Ausgerechnet der Wagen des Umweltministers zählt zu denen mit dem höchsten CO2-Ausstoß.
Sachsens Landesregierung ist einer Auswertung der Deutschen Umwelthilfe (DUH) zufolge überwiegend mit klimaschädlichen Dienstwagen unterwegs.
Mit einem durchschnittlichen CO2-Ausstoß von 169 Gramm pro Kilometer erhält der Freistaat eine Rote Karte und landet im Vergleich der Bundesländer auf Platz zehn.
Nur einer der zwölf aufgeführten sächsischen Dienstwagen fährt ausschließlich elektrisch.
Das Fahrzeug von Justizministerin Constanze Geiert (CDU) wird mit einem realen CO2-Ausstoß von 59 Gramm je Kilometer bewertet - und erhält als einziges eine Grüne Karte.
Fünf Politikerinnen und Politiker nutzen Diesel, sechs Plug-in-Hybride.
Drei Dienstwagen an Negativ-Spitze Auf die höchsten Kohlendioxid-Werte kommen die Dienstwagen von Kultusminister Conrad Clemens, Finanzminister Christian Piwarz und Kulturministerin Barbara Klepsch (alle CDU ) - mit jeweils 197 Gramm CO2 pro Kilometer.
Ministerpräsident Michael Kretschmer (CDU) fährt laut der Auswertung einen Diesel-Dienstwagen mit einem Ausstoß von 167 Gramm pro Kilometer.
Der Plug-in-Hybrid von Umweltminister Georg-Ludwig von Breitenbuch (CDU) kommt auf 182 Gramm und erhält ebenfalls Rot.

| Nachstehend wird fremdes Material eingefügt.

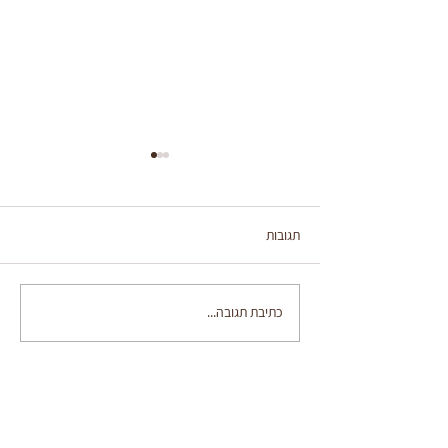
תגובות
עוגת שיש גבוהה
כתיבת תגובה...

Nach Angaben der DUH ist der Minister seit dem vergangenen Dienstwagen-Check von einem Elektroauto auf einen Plug-in-Hybrid umgestiegen.
Diese Autos haben einen Benzin- oder Dieselmotor und einen Elektromotor.
Die DUH vergibt bis 93,6 Gramm CO2 je Kilometer Grün, bis 112,3 Gramm Gelb und darüber Rot.
Fahrzeuge mit Verbrennungsmotor erhalten unabhängig vom errechneten Wert eine Rote Karte.